Endoderm, one of three primary germ layers of vertebrate embryos, makes major contributions to the respiratory and gastrointestinal tracts and associated organs, including liver and pancreas. Placement and patterning of these organs relies on the left-right organiser – known as Kupffer's Vesicle (KV) in zebrafish. Transcription factors Sox32 and Sox17 are members of the zebrafish SoxF subfamily. Sox32 and sox17 arose from duplication of ancestral Sox17 in the teleost lineage. Sox32 induces sox17 expression in early embryos and is required for specification of endoderm and KV progenitors. Zebrafish Sox17 is implicated in KV morphogenesis. In mammals, Sox17 is vital for endoderm organ formation and can induce endoderm progenitor identity. Phenotypic evidence therefore suggests functional similarities between zebrafish Sox32 and Sox17 with mammalian SOX17. We sought to explore the functional differences and potential similarities between these proteins in the early zebrafish embryo. Our results indicate that, unlike Sox32, human SOX17 cannot induce endoderm specification in zebrafish. Furthermore, using hybrid protein functional analyses, we show that Sox32 specificity for the endoderm gene regulatory network is linked to evolutionary divergence in its HMG domain from its paralogue Sox17. Additionally, changes in the C-terminal regions of Sox32 and Sox17 underpin their differing target specificity and divergence in mediating differential gene regulatory programmes. Finally, we establish that specific conserved peptides in the C-terminal domain are essential for the role of Sox17 in establishing correct organ asymmetry.

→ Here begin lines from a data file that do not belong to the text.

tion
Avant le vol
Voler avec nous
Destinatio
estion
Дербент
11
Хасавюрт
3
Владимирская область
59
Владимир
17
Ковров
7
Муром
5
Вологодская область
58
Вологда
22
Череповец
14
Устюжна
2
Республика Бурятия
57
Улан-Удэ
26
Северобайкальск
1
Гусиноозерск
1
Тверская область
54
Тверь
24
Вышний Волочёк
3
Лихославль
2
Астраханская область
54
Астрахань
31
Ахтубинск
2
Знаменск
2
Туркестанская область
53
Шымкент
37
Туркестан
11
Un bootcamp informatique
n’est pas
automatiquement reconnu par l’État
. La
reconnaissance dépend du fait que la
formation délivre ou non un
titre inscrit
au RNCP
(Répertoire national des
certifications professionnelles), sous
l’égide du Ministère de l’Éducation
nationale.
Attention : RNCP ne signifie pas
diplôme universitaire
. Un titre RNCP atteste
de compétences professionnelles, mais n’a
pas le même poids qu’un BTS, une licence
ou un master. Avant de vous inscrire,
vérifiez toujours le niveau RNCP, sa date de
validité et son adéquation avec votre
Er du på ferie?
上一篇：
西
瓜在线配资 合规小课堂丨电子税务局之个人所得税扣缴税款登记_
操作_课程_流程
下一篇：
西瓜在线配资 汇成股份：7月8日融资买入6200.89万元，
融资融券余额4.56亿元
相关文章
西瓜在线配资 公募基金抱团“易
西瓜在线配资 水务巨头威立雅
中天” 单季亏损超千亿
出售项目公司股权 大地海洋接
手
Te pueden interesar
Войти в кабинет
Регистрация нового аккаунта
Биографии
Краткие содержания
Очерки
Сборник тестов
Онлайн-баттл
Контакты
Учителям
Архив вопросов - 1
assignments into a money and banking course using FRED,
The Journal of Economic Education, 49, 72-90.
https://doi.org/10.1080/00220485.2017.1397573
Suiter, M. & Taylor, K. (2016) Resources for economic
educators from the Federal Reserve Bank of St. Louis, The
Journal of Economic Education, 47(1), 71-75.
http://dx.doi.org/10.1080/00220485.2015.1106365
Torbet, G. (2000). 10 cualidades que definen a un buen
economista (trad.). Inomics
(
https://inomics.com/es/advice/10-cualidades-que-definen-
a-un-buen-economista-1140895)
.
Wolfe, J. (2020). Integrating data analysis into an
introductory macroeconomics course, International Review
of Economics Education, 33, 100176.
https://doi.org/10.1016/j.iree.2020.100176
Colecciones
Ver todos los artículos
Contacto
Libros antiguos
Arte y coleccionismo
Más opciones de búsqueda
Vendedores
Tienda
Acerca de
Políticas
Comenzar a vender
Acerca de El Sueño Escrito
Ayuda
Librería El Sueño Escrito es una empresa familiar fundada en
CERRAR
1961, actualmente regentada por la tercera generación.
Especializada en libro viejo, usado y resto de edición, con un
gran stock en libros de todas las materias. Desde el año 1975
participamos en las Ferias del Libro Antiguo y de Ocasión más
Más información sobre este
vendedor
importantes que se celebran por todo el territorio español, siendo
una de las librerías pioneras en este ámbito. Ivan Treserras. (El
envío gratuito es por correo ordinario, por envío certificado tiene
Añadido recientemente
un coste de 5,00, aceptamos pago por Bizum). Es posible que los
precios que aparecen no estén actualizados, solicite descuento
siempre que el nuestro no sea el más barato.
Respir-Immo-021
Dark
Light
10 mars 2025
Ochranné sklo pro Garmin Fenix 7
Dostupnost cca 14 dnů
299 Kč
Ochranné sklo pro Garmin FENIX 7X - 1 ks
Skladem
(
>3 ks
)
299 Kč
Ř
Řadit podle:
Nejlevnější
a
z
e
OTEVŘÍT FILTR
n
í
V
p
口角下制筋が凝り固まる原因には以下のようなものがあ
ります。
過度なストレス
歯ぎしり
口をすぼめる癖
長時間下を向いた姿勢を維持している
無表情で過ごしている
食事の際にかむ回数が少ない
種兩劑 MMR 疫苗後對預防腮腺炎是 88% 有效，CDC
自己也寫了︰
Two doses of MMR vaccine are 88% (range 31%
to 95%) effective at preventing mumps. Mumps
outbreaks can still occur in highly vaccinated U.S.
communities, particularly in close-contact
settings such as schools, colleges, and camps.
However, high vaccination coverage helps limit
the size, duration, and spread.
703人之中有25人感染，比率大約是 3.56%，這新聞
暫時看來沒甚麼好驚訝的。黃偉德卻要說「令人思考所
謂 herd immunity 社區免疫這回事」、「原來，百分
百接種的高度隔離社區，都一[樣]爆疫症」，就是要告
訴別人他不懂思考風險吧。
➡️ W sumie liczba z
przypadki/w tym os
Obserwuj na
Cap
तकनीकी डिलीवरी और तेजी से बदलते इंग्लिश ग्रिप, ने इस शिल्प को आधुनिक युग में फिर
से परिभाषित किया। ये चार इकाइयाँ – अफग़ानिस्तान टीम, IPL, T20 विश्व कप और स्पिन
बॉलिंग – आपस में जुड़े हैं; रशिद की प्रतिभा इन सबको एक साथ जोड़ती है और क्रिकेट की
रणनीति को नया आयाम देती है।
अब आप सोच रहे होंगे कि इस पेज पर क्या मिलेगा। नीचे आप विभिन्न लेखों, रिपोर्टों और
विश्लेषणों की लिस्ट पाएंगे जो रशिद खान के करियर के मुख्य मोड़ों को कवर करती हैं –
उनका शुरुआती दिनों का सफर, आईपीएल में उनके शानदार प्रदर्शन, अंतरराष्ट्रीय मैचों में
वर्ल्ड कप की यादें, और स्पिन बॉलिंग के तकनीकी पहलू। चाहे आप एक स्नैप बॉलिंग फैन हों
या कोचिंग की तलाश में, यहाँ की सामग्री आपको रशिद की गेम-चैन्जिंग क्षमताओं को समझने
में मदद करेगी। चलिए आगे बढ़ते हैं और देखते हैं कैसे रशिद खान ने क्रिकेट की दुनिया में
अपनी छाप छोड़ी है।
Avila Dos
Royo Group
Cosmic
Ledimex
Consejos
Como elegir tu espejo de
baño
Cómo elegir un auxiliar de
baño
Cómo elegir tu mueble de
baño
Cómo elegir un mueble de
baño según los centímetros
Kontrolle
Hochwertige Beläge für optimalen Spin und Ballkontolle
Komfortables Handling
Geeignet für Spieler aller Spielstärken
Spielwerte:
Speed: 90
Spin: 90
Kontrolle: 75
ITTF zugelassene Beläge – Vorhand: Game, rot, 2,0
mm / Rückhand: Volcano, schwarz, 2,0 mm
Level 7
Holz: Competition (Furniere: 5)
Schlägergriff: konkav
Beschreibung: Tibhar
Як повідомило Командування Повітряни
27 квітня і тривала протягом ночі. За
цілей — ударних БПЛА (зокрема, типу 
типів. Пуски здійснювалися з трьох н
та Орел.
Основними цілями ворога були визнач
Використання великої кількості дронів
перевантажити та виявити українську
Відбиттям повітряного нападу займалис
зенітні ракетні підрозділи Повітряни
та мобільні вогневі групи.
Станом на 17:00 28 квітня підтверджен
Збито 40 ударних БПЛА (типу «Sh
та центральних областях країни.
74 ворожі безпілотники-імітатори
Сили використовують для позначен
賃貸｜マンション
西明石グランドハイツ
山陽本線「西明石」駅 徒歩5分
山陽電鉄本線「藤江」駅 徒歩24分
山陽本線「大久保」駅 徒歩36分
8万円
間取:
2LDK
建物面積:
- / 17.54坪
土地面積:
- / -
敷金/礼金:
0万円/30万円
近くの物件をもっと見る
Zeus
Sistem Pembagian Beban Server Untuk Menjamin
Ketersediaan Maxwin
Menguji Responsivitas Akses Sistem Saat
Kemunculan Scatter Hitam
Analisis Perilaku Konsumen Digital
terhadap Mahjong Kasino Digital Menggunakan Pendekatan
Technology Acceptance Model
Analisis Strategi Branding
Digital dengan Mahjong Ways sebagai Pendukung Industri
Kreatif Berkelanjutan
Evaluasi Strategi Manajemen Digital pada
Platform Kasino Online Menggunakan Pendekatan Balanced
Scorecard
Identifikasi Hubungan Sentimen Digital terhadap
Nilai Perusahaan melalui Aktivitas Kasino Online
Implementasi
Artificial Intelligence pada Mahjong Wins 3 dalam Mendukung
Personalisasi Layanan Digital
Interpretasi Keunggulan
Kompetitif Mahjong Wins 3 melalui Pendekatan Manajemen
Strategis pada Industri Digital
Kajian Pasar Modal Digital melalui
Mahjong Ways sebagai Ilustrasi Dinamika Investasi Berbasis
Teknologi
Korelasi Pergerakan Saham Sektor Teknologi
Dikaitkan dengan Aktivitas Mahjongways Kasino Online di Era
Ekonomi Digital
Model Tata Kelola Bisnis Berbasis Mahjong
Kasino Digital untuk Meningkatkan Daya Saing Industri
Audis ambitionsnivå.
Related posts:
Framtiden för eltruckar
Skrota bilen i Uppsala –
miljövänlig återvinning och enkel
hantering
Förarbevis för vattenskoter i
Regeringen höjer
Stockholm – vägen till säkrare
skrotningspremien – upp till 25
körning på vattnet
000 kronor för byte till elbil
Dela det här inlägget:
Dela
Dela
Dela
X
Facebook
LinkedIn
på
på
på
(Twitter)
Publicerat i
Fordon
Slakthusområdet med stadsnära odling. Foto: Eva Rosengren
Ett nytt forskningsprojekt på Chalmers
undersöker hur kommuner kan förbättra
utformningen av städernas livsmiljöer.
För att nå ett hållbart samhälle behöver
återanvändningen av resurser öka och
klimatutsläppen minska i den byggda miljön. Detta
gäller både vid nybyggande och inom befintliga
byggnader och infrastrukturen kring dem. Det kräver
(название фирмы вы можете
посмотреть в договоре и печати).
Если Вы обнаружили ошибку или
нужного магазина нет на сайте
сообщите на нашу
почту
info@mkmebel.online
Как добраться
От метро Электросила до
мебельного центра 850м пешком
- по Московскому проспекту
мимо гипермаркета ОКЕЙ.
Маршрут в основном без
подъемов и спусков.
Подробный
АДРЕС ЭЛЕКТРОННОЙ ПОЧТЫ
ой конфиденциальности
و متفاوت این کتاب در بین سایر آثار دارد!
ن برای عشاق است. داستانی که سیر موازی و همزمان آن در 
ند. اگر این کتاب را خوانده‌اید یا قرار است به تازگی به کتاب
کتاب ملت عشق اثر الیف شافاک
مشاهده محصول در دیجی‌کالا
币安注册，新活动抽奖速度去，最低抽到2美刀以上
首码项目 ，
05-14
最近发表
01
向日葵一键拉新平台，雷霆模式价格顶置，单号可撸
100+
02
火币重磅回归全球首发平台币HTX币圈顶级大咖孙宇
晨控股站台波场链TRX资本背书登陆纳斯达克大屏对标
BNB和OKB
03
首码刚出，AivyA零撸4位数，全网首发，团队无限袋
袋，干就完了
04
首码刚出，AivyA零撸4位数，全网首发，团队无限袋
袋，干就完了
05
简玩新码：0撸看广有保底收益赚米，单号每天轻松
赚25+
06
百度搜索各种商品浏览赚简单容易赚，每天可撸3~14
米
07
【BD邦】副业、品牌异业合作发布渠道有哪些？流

Overall, our results provide novel insights into vertebrate endoderm development, left-right patterning, and the evolution of SoxF transcription factor function. Overall design: To investigate the functional differences between SOX family transcription factors implicated in endoderm formation and left-right patterning (mammalian SOX17 and zebrafish Sox17 and Sox32) we injected equimolar quantities of mRNA encoding these factors into zebrafish embryos at the one-cell stage and performed RNA-seq analyses at 6 hours post-fertilisation. To determine whether differences in the HMG domains between zebrafish Sox17 and Sox32 were critical to their distinct functions we produced mRNAs for Sox32 lacking the HMG domain, or where the Sox32 HMG domain had been substituted for that of Sox17. We then performed RNA-seq analyses as previous.